• _収集したデータ記録_:
* * * * *

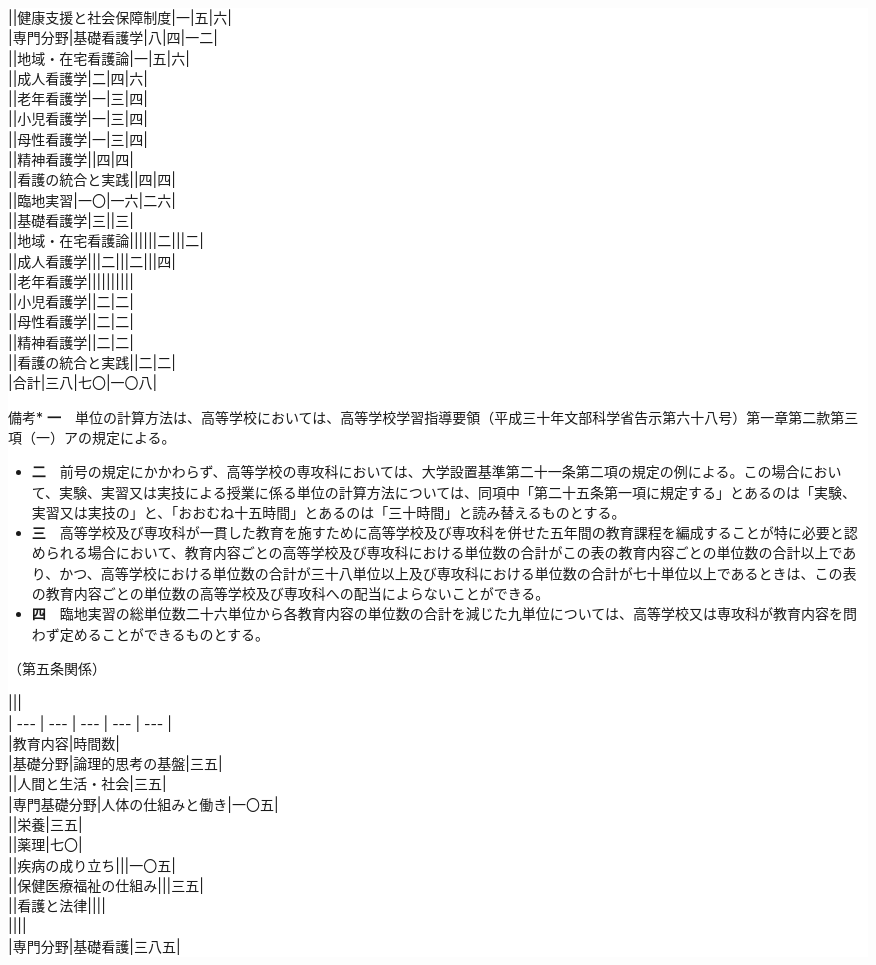 ||健康支援と社会保障制度|一|五|六|  
|専門分野|基礎看護学|八|四|一二|  
||地域・在宅看護論|一|五|六|  
||成人看護学|二|四|六|  
||老年看護学|一|三|四|  
||小児看護学|一|三|四|  
||母性看護学|一|三|四|  
||精神看護学||四|四|  
||看護の統合と実践||四|四|  
||臨地実習|一〇|一六|二六|  
||基礎看護学|三||三|  
||地域・在宅看護論||||||二|||二|  
||成人看護学|||二|||二|||四|  
||老年看護学||||||||||  
||小児看護学||二|二|  
||母性看護学||二|二|  
||精神看護学||二|二|  
||看護の統合と実践||二|二|  
|合計|三八|七〇|一〇八|  
  
備考* **一**　単位の計算方法は、高等学校においては、高等学校学習指導要領（平成三十年文部科学省告示第六十八号）第一章第二款第三項（一）アの規定による。  
* **二**　前号の規定にかかわらず、高等学校の専攻科においては、大学設置基準第二十一条第二項の規定の例による。この場合において、実験、実習又は実技による授業に係る単位の計算方法については、同項中「第二十五条第一項に規定する」とあるのは「実験、実習又は実技の」と、「おおむね十五時間」とあるのは「三十時間」と読み替えるものとする。  
* **三**　高等学校及び専攻科が一貫した教育を施すために高等学校及び専攻科を併せた五年間の教育課程を編成することが特に必要と認められる場合において、教育内容ごとの高等学校及び専攻科における単位数の合計がこの表の教育内容ごとの単位数の合計以上であり、かつ、高等学校における単位数の合計が三十八単位以上及び専攻科における単位数の合計が七十単位以上であるときは、この表の教育内容ごとの単位数の高等学校及び専攻科への配当によらないことができる。  
* **四**　臨地実習の総単位数二十六単位から各教育内容の単位数の合計を減じた九単位については、高等学校又は専攻科が教育内容を問わず定めることができるものとする。  
  
（第五条関係）  

|||  
| --- | --- | --- | --- | --- |  
|教育内容|時間数|  
|基礎分野|論理的思考の基盤|三五|  
||人間と生活・社会|三五|  
|専門基礎分野|人体の仕組みと働き|一〇五|  
||栄養|三五|  
||薬理|七〇|  
||疾病の成り立ち|||一〇五|  
||保健医療福祉の仕組み|||三五|  
||看護と法律||||  
||||  
|専門分野|基礎看護|三八五|  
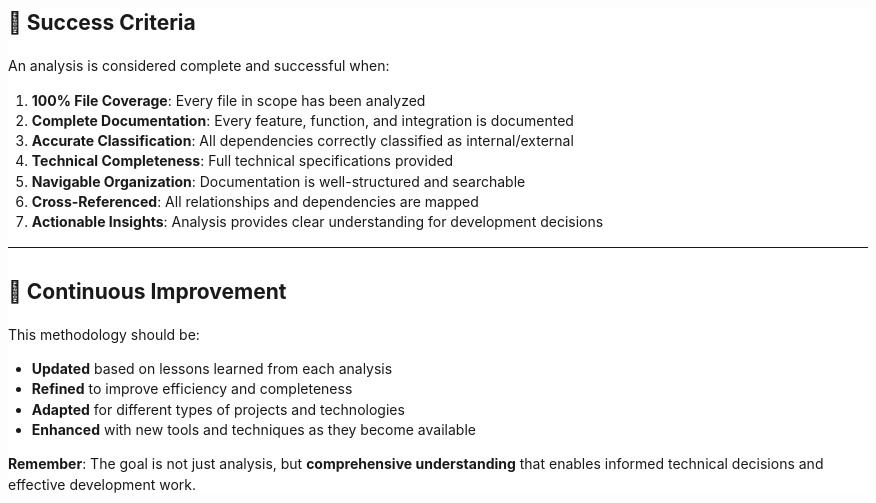 
## 🎯 Success Criteria

An analysis is considered complete and successful when:

1. **100% File Coverage**: Every file in scope has been analyzed
2. **Complete Documentation**: Every feature, function, and integration is documented
3. **Accurate Classification**: All dependencies correctly classified as internal/external
4. **Technical Completeness**: Full technical specifications provided
5. **Navigable Organization**: Documentation is well-structured and searchable
6. **Cross-Referenced**: All relationships and dependencies are mapped
7. **Actionable Insights**: Analysis provides clear understanding for development decisions

---

## 🔄 Continuous Improvement

This methodology should be:
- **Updated** based on lessons learned from each analysis
- **Refined** to improve efficiency and completeness
- **Adapted** for different types of projects and technologies
- **Enhanced** with new tools and techniques as they become available

**Remember**: The goal is not just analysis, but **comprehensive understanding** that enables informed technical decisions and effective development work.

* * * * *

上の記録について、「備考* **一**　単位の計」を含む行から記録の最後までの各行を、空行を除いて一行につき一つの文字列とするJSONリストとして示しなさい。画像は解答に含めないこと。

• _練習問題の解答_:
[
  "備考* **一**　単位の計算方法は、高等学校においては、高等学校学習指導要領（平成三十年文部科学省告示第六十八号）第一章第二款第三項（一）アの規定による。  ",
  "* **二**　前号の規定にかかわらず、高等学校の専攻科においては、大学設置基準第二十一条第二項の規定の例による。この場合において、実験、実習又は実技による授業に係る単位の計算方法については、同項中「第二十五条第一項に規定する」とあるのは「実験、実習又は実技の」と、「おおむね十五時間」とあるのは「三十時間」と読み替えるものとする。  ",
  "* **三**　高等学校及び専攻科が一貫した教育を施すために高等学校及び専攻科を併せた五年間の教育課程を編成することが特に必要と認められる場合において、教育内容ごとの高等学校及び専攻科における単位数の合計がこの表の教育内容ごとの単位数の合計以上であり、かつ、高等学校における単位数の合計が三十八単位以上及び専攻科における単位数の合計が七十単位以上であるときは、この表の教育内容ごとの単位数の高等学校及び専攻科への配当によらないことができる。  ",
  "* **四**　臨地実習の総単位数二十六単位から各教育内容の単位数の合計を減じた九単位については、高等学校又は専攻科が教育内容を問わず定めることができるものとする。  ",
  "（第五条関係）  ",
  "|||  ",
  "| --- | --- | --- | --- | --- |  ",
  "|教育内容|時間数|  ",
  "|基礎分野|論理的思考の基盤|三五|  ",
  "||人間と生活・社会|三五|  ",
  "|専門基礎分野|人体の仕組みと働き|一〇五|  ",
  "||栄養|三五|  ",
  "||薬理|七〇|  ",
  "||疾病の成り立ち|||一〇五|  ",
  "||保健医療福祉の仕組み|||三五|  ",
  "||看護と法律||||  ",
  "||||  ",
  "|専門分野|基礎看護|三八五|  ",
  "## 🎯 Success Criteria",
  "An analysis is considered complete and successful when:",
  "1. **100% File Coverage**: Every file in scope has been analyzed",
  "2. **Complete Documentation**: Every feature, function, and integration is documented",
  "3. **Accurate Classification**: All dependencies correctly classified as internal/external",
  "4. **Technical Completeness**: Full technical specifications provided",
  "5. **Navigable Organization**: Documentation is well-structured and searchable",
  "6. **Cross-Referenced**: All relationships and dependencies are mapped",
  "7. **Actionable Insights**: Analysis provides clear understanding for development decisions",
  "---",
  "## 🔄 Continuous Improvement",
  "This methodology should be:",
  "- **Updated** based on lessons learned from each analysis",
  "- **Refined** to improve efficiency and completeness",
  "- **Adapted** for different types of projects and technologies",
  "- **Enhanced** with new tools and techniques as they become available",
  "**Remember**: The goal is not just analysis, but **comprehensive understanding** that enables informed technical decisions and effective development work."
]